The arch enemy, Benedict believes, is within: the relativism and nihilism that have hollowed out Western civilization in the name of secularization. He distinguishes between reason, which is at the service of humanity, and relativism, which exercises a dictatorship over the human spirit. He is particularly struck by the occlusion of Greek rationality, the “Logos” or “the Word” of which St. John speaks in his Gospel, by a pseudorationalism that denies religious freedom.

The violently hostile reaction to his Regensburg speech, not only from Islamist demagogues, but even from some of the most senior scholars in the Islamic world, indicated that dialogue would be difficult.
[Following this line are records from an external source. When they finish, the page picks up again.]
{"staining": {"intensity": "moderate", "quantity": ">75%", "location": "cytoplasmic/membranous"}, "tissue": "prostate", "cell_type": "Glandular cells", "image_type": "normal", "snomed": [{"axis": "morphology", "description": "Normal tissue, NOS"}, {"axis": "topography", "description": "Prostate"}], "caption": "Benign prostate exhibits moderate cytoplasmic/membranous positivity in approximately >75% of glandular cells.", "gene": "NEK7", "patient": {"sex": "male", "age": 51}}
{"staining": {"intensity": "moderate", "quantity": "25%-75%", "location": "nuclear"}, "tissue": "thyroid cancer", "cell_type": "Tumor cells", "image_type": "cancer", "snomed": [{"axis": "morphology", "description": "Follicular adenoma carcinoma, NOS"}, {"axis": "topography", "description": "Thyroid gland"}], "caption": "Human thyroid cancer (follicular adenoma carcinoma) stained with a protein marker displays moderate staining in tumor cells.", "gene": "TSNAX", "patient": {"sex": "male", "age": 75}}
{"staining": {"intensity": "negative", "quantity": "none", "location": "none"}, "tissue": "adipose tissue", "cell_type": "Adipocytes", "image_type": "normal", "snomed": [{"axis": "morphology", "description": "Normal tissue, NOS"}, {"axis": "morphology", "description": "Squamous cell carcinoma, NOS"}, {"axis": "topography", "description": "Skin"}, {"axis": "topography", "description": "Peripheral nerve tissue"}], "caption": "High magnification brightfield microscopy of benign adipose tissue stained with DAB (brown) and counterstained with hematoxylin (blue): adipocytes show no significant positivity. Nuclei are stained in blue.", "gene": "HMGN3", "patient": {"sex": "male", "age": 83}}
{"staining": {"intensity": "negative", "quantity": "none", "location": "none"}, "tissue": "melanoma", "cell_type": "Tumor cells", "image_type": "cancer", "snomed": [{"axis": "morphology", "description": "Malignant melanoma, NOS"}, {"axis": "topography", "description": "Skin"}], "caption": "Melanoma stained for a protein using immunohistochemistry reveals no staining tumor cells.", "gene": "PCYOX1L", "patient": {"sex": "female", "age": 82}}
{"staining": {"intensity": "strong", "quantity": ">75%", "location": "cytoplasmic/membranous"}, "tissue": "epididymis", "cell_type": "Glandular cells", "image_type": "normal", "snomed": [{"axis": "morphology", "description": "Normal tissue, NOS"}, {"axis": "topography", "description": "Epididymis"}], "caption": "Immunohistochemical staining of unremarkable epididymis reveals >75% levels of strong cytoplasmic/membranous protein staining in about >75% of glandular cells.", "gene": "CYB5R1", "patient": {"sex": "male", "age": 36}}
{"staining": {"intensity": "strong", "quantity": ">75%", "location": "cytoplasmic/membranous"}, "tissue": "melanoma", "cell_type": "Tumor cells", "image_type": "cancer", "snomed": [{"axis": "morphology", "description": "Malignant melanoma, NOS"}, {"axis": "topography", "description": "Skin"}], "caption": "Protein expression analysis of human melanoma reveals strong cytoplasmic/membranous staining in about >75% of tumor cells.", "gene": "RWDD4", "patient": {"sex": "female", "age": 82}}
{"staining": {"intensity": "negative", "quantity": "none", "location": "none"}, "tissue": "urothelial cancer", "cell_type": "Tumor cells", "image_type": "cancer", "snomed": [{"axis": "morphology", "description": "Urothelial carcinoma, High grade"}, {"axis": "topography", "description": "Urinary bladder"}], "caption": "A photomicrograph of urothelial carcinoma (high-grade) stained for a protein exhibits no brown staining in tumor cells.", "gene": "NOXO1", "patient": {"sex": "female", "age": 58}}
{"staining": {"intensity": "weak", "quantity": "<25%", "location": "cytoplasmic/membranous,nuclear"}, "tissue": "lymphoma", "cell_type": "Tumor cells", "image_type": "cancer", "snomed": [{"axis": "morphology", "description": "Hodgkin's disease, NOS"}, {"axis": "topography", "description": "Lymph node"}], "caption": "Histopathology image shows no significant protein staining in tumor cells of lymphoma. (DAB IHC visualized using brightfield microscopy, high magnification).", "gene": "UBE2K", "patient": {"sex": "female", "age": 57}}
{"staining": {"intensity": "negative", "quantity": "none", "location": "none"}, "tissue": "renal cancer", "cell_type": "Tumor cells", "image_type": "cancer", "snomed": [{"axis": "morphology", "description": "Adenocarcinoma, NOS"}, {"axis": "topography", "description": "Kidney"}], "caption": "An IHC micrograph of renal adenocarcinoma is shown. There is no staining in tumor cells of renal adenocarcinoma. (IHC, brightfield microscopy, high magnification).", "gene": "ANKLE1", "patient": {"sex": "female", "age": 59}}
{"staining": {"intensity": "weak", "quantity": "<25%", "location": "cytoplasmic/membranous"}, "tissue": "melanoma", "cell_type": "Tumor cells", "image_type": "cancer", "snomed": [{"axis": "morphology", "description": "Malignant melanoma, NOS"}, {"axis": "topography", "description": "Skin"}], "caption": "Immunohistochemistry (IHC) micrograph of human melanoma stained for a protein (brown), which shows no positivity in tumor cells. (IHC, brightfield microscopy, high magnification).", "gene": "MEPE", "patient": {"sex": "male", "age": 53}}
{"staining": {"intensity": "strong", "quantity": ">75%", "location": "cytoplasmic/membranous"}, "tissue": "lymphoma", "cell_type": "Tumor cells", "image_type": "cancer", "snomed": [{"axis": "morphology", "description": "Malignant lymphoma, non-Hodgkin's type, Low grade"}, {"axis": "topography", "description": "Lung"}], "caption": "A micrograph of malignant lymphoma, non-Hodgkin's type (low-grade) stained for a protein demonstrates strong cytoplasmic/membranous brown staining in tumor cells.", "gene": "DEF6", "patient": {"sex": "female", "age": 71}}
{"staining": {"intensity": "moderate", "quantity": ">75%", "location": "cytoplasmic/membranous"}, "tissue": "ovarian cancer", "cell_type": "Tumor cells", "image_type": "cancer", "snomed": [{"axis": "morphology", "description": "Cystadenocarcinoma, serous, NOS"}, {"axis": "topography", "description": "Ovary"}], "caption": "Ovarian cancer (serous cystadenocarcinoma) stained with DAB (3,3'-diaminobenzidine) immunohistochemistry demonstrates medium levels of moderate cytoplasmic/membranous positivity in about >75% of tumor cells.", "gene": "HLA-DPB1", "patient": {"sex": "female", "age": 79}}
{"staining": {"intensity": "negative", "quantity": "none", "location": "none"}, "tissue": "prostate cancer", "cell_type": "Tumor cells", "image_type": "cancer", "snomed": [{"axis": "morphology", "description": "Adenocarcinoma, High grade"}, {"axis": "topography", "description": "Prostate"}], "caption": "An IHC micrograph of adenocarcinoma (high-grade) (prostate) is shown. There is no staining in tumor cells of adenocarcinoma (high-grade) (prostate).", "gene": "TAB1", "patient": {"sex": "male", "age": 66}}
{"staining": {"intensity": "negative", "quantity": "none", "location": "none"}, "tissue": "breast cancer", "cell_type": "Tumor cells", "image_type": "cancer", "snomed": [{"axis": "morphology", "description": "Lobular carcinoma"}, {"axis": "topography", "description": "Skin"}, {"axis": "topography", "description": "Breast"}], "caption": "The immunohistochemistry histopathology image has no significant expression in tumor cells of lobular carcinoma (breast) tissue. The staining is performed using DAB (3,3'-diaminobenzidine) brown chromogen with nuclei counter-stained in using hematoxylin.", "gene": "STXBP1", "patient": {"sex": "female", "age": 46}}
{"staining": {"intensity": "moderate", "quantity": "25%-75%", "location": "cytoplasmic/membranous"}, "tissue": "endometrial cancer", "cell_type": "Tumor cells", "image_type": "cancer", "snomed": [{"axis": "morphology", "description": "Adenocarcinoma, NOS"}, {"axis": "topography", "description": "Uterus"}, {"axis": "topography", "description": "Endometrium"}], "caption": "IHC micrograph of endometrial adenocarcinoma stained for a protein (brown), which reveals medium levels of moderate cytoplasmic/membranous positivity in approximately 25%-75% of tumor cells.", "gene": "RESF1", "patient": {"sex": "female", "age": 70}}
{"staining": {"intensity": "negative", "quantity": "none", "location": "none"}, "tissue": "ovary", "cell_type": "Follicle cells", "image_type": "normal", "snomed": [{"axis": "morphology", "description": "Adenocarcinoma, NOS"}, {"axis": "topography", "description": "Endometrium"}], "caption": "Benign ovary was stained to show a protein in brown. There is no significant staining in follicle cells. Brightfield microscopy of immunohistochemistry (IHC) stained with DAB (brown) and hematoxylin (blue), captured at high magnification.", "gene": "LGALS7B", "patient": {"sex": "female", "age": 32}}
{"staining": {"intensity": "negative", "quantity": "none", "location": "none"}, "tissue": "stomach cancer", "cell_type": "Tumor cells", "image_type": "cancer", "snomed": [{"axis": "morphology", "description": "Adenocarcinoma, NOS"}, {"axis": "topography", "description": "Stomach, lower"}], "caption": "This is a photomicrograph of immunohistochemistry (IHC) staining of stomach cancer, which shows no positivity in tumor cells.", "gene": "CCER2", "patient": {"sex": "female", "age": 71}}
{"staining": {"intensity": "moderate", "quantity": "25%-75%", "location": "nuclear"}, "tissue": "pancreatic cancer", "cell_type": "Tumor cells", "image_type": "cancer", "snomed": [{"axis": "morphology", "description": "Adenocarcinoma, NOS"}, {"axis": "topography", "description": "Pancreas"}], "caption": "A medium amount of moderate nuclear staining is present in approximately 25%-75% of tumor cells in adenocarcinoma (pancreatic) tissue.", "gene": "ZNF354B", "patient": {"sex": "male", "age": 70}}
Indeed, the pope was informed as soon as he arrived in Turkey that a theological debate with Islamic scholars was out of the question. They would not discuss the issue that he had raised in Regensburg — whether the conception of Allah as above and beyond rational understanding might lie behind Islam’s propensity to violence. Instead, Prime Minister Erdogan tried to drag the pope into a purely political debate, about whether Turkey should be allowed to join the European Union. Mr. Erdogan even claimed that the pope had indicated his support for Turkish membership, though the Vatican immediately denied this. Some commentators took Mr. Erdogan’s counter-intuitive assertion at face value, either welcoming it as a volte face or denouncing it as craven appeasement. The truth was that Mr. Erdogan had deliberately misinterpreted a diplomatic expression of sympathy for Turkey’s efforts at Westernization as a specific pledge of support.

Benedict cannot but choose his words carefully in relation to Islam. Tens of millions of Christians live under Islamic rule, and he dare not make their already precarious situation worse. But he is determined to regain freedom of conscience and worship for them, and indeed to ensure that all who are threatened by Islamist terror or persecution are not abandoned by the foreign-policy “realists” now in the ascendant in the West. This is a platform on which all Christians can unite. But ending the “scandal” of disunity requires leadership and a sense of urgency. Benedict is the oldest man to be elected pope in centuries. He does not have much time. The pope is the best hope that someone may persuade the West to stop digging its own grave.